Scott Pilgrim directed by Edgar Wright who also directed the first two films mentioned was a geek-friendly action comedy. Paul is more of a geek-friendly comedy. It's crude, so think Superbad (Greg Mottola had directed that too) instead of Shaun. Then add the whole 'comic' tone of Scott Pilgrim the great action scenes but less violent and amusing ones instead, and two geeks who are into comics rather than in the comic like Scott Pilgrim was. And add E.T gone comedy with the voice of Seth Rogen. Plus add a cameo from Sigourney Weaver. Then you have Paul, a geeky, clever, and very funny film but simultaneously you then have its problem.
As you could probably figure from the description above, the problem being said is that Paul tries to pack too much in during the encounter with the alien itself. The running time is a perfect 104 minutes. But by the end of those 104 minutes, there are several suggested sub-plots and alternate directions that could have been taken to reach the destination. One sub-plot involves Paul shattering Ruth's (Kristen Wiig) faith. It's an odd film to have a religious subtext in and it will maybe have questions thrown at in terms of what message is trying to be said. Nevertheless, those 104 minutes are brimmed with pure entertainment and the plot is established enough to make sense and not take a wrong turn.
With an ensemble cast, what makes Paul especially hilarious is how every character in the film has a moment of comedy gold. That includes Adam Stevenson famous writer whom they meet at a Comic-Con festival and simply has five on-screen minutes. Five amusing on-screen minutes. Pegg and Frost are as funny as they were before, fizzing chemistry over Area 51, still the brilliant duo that work better than Pegg and Andy Serkis did in Pegg's last film Burke and Hare. They're buddies with mutual buddy-love that are better together than most odd pairings. It's (probably) guaranteed that they will stay as the best British duo even off-screen as Thomson and Thompson in the upcoming Tintin film which is to be directed by veteran sci-fi director Steven Spielberg. It's reported that Pegg and Frost said that Paul was a love letter to Spielberg it sure is an amusing one, and is certainly the best Valentine-themed film this Valentine's Day.
The pair wrote the screenplay for this film so expect many contemporary references plenty of sci-fi ones and clever gags.
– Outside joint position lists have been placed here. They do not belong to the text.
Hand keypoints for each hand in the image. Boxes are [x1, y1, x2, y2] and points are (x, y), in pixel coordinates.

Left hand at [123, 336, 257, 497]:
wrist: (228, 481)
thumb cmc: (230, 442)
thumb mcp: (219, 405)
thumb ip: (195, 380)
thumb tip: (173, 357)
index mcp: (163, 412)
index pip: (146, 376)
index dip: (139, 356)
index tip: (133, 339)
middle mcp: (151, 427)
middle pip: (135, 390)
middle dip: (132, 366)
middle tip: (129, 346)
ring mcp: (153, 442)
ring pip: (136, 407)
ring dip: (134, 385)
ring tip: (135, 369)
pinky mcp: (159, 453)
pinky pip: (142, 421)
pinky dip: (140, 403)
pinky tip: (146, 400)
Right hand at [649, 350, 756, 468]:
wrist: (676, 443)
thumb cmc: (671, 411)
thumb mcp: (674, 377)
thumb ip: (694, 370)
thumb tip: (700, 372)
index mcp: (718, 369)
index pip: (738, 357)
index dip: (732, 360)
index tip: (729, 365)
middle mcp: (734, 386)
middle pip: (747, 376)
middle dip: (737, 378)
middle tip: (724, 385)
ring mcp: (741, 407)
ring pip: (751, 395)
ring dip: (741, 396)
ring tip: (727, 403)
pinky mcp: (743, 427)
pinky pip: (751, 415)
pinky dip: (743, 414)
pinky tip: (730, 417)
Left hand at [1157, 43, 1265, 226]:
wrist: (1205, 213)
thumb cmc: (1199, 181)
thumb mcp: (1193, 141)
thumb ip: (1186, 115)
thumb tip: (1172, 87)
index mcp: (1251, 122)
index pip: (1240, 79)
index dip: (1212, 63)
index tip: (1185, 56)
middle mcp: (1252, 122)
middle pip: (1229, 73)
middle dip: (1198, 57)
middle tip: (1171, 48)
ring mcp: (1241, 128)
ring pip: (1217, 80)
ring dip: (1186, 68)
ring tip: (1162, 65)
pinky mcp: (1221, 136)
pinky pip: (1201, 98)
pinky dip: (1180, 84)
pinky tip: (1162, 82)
At times, the jokes can feel a little self indulgent; inside jokes that would probably confuse most and only careful listeners can interpret the clever jokes. The majority of the script, however, is a laugh-a-minute ride with some recurring jokes that become funnier and funnier throughout. Paul's part of the script gives a big L to The Green Hornet; Seth Rogen was much funnier off screen. The actor was miscast as the green superhero so there were dreads of him being miscast as this green amiable alien but kudos to Pegg and Frost because this was the perfect script for Rogen to show that The Green Hornet's failed hilarity wasn't detrimental. Looking at another view, if Rogen was the screenwriter for Paul, then maybe it would have been of the dull standard of the Hornet unless he can still write something on par with Superbad. Imagine that.
Paul may be a funnier film for the more clever/geeky viewer. If that's the case, the words 'Cult Following' can be seen written all over it. For all other audience, Pegg and Frost haven't diminished in their comedy quality from their previous films even though Paul may be broader than either of them. If Scott Pilgrim was the geekiest film of last year, Paul definitely wins that title for this year. It may not be an Out of This World film (pun partially intended) but lays claim to the most hilarious film of 2011 yet.
Verdict: Your money's worth Paul is the funniest film there has been in ages.